Data to use:
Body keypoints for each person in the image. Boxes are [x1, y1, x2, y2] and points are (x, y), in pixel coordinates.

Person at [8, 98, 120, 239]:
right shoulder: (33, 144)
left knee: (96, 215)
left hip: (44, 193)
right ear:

---

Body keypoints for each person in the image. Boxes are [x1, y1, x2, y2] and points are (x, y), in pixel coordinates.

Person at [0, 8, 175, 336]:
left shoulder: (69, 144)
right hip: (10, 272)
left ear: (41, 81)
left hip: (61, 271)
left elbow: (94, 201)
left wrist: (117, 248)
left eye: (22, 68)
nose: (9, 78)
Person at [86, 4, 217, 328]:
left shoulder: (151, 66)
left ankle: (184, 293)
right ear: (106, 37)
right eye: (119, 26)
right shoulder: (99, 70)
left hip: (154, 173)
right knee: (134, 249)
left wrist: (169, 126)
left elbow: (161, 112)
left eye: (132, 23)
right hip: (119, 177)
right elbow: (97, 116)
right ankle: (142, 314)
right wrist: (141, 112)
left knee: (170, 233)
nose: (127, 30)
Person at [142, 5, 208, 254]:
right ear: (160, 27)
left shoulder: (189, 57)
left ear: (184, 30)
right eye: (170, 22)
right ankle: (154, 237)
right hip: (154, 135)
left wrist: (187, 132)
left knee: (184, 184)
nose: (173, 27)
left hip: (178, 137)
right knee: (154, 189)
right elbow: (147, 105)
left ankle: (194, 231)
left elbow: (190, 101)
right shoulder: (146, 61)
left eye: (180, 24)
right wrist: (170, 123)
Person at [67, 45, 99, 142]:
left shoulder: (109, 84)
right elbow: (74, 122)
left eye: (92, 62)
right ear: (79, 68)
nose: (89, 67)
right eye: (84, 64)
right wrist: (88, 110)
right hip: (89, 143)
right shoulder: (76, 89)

...

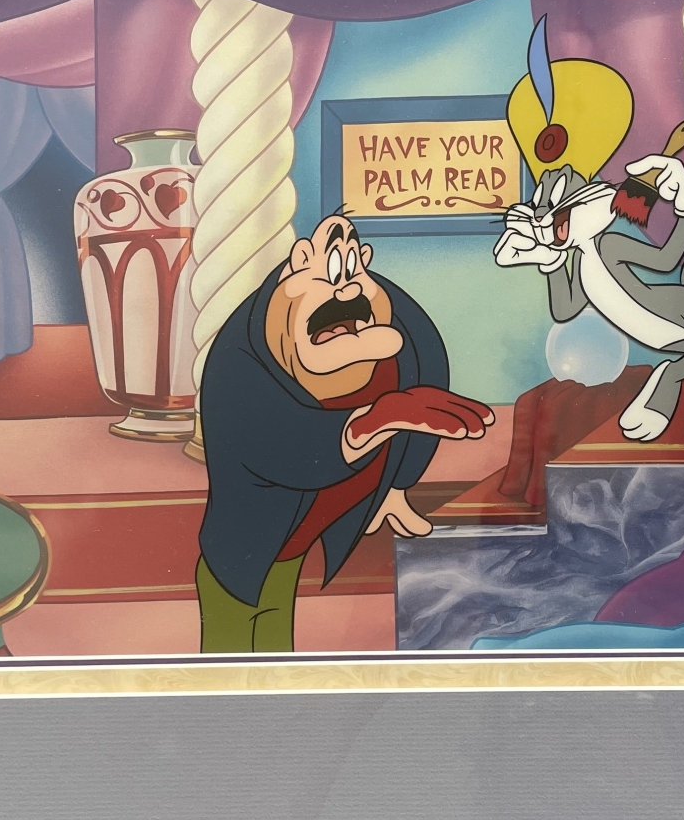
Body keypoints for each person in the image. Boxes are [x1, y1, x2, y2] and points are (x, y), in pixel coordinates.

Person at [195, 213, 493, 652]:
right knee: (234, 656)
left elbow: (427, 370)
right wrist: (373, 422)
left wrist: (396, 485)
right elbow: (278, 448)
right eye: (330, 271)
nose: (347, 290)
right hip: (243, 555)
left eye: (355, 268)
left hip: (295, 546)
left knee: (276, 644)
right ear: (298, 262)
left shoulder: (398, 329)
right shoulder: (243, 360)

To do:
Copy the lines above exactly. Start with the line containing "right knee: (234, 656)", end with the line containing "right shoulder: (243, 360)", and include both.

Exercise result:
right knee: (234, 656)
left elbow: (427, 370)
right wrist: (373, 422)
left wrist: (396, 485)
right elbow: (278, 448)
right eye: (330, 271)
nose: (347, 290)
right hip: (243, 555)
left eye: (355, 268)
left hip: (295, 546)
left knee: (276, 644)
right ear: (298, 262)
left shoulder: (398, 329)
right shoulder: (243, 360)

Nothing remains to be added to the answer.